The murder of a non-formal teacher named Itishree Pradhan in the remote village of Tikiri under Kashipur Block in the Rayagada district generated nationwide uproar and consternation. This is one of the rare cases where Central Bureau of Investigation has not been able to trace out the main accused.

Background
The allegations as described in the criminal case record (C.T.No.48 of 2014 on the file of the Sessions Judge, Rayagada) are that one Itishree Pradhan, a contractual government  teacher of Project U.P.School, Tikiri, was harassed by one Netrananda Dandosena, S.I. of schools of Kasipur Block who happens to be the ex-Headmaster of the school. Unable to bear the harassment anymore, the victim lodged written reports against the accused as well as his family members. Apparently no action was taken against the culprits. The victim made representations to various authorities and organizations for her redress. Meanwhile, the accused went on harassing her in various ways to back off or withdrawal of the complaints.  The allegations further disclose that on 27.10.2013 at about 9.20 PM when the victim was listening to music, an unknown culprit entered the room of the victim and threatened her to withdraw the cases against the accused persons. When she declined, the culprit poured kerosene on her & set her ablaze.

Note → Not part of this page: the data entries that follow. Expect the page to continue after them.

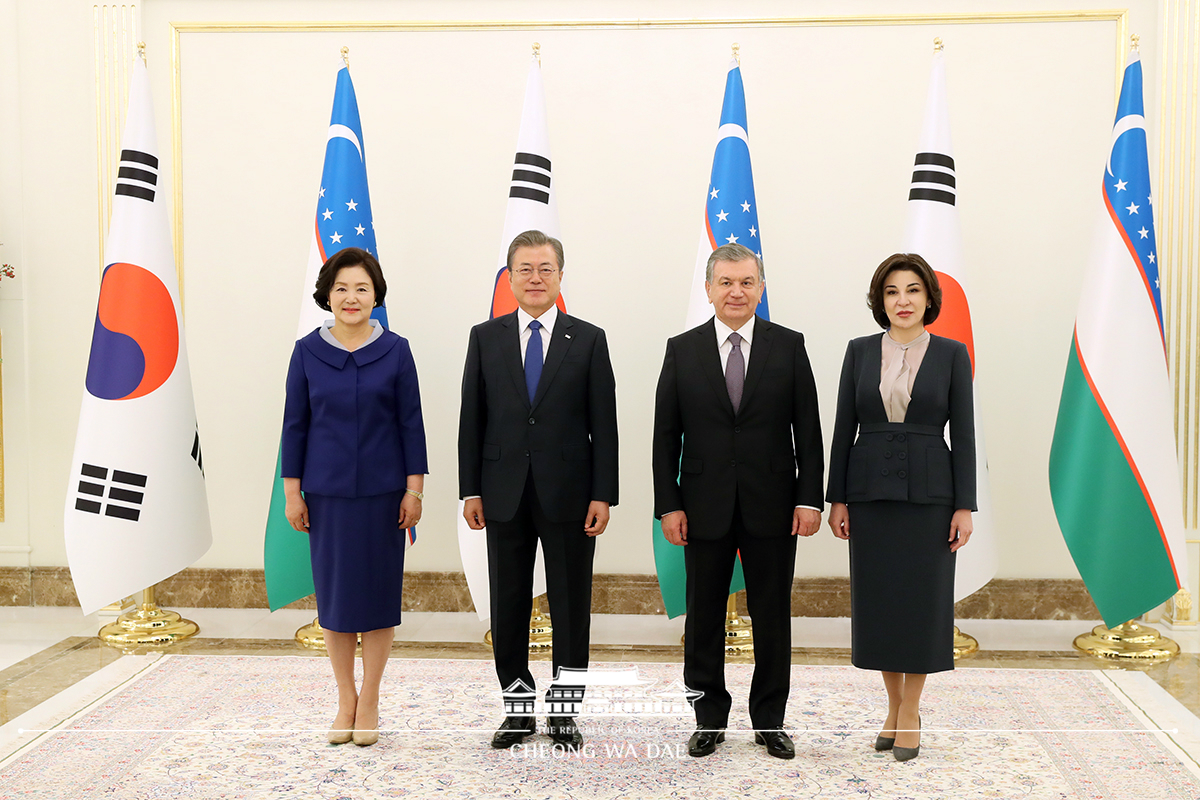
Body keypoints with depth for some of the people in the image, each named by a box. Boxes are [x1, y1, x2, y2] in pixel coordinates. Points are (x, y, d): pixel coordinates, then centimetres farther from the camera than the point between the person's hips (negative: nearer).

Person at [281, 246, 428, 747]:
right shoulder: (307, 351, 1)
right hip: (327, 490, 1)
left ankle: (369, 701, 19)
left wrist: (414, 489, -4)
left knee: (378, 590, 5)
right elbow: (295, 424, 3)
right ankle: (345, 700, 22)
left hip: (382, 490, -1)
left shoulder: (395, 351, -2)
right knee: (334, 592, 7)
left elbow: (410, 423, -1)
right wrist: (292, 491, 0)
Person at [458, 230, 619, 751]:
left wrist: (603, 494, -7)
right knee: (508, 605, 9)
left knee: (571, 605, 6)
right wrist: (470, 490, 0)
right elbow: (472, 418, 5)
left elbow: (603, 423, -1)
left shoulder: (588, 340, 2)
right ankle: (518, 708, 24)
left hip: (568, 492, -1)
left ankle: (564, 713, 20)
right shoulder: (485, 337, 6)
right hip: (505, 493, 1)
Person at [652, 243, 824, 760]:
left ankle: (770, 720, 24)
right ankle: (709, 718, 24)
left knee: (772, 615, 8)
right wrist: (668, 505, -4)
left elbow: (808, 430, 2)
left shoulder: (789, 345, 2)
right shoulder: (682, 349, 3)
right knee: (704, 616, 9)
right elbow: (666, 436, 2)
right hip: (705, 508, 0)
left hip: (772, 505, 0)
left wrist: (809, 498, -5)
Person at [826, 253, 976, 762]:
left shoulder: (952, 354, 1)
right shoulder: (859, 352, 4)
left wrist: (964, 506, -6)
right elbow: (843, 428, 4)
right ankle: (894, 707, 24)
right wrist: (836, 499, 0)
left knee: (922, 599, 3)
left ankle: (911, 712, 18)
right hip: (870, 491, 2)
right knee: (878, 600, 7)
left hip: (929, 491, -2)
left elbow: (963, 434, -1)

A very badly burnt Itishree was taken to the PHC, Tikiri. The Medical Officer administered preliminary treatments and apprehending her imminent demise, recorded her dying declaration. The victim was referred to District Headquarters Hospital for specialized treatment. The matter was reported to Police and the Tahasildar-cum-Executive Magistrate, Rayagada also recorded a dying declaration. The deceased was thereafter referred to Seven Hills Hospital at Visakhapatnam where she succumbed to the severe burns on 01.11.2013 at 11.14 A.M.

Investigation
The inaction of the local government officials was highly blamed as media highlighted the issue. The State Government directed the CID (CB) to investigate the case. Accused Netrananda Dondosena was charge sheeted who faced trial in C.T. No. 48 of 2014 on the file of the Sessions Judge, Rayagada. The Apex Court, basing on a PIL filed by one Sudeepta Lenka, law graduate from Bengalure, directed further investigation by CBI to apprehend the main accused in the case.

Judgment
The accused was held guilty of the offences U/sec. 120(B) of the IPC for having conspired to murder the deceased punishable u/sec 302 of the IPC.  The trying Judge observed in the judgment that the convict deserves exemplary punishment to serve as a deterrent to potential conspirators and accordingly sentenced him to undergo imprisonment for life on 26.04.2016.